Exercise aim:
Show every line of the items below that contains the word "lágrimas", with uppercase and lowercase letters treated as different.

Recorded information:
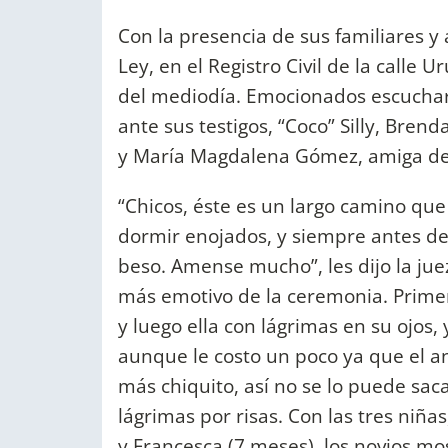
Con la presencia de sus familiares y 
Ley, en el Registro Civil de la calle 
del mediodía. Emocionados escuchar
ante sus testigos, “Coco” Silly, Bre
y María Magdalena Gómez, amiga de 
“Chicos, éste es un largo camino qu
dormir enojados, y siempre antes de
beso. Amense mucho”, les dijo la ju
más emotivo de la ceremonia. Primero
y luego ella con lágrimas en su ojos, 
aunque le costo un poco ya que el an
más chiquito, así no se lo puede sa
lágrimas por risas. Con las tres niña
y Francesca (7 meses), los novios mos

Exercise response:
y luego ella con lágrimas en su ojos, 
lágrimas por risas. Con las tres niña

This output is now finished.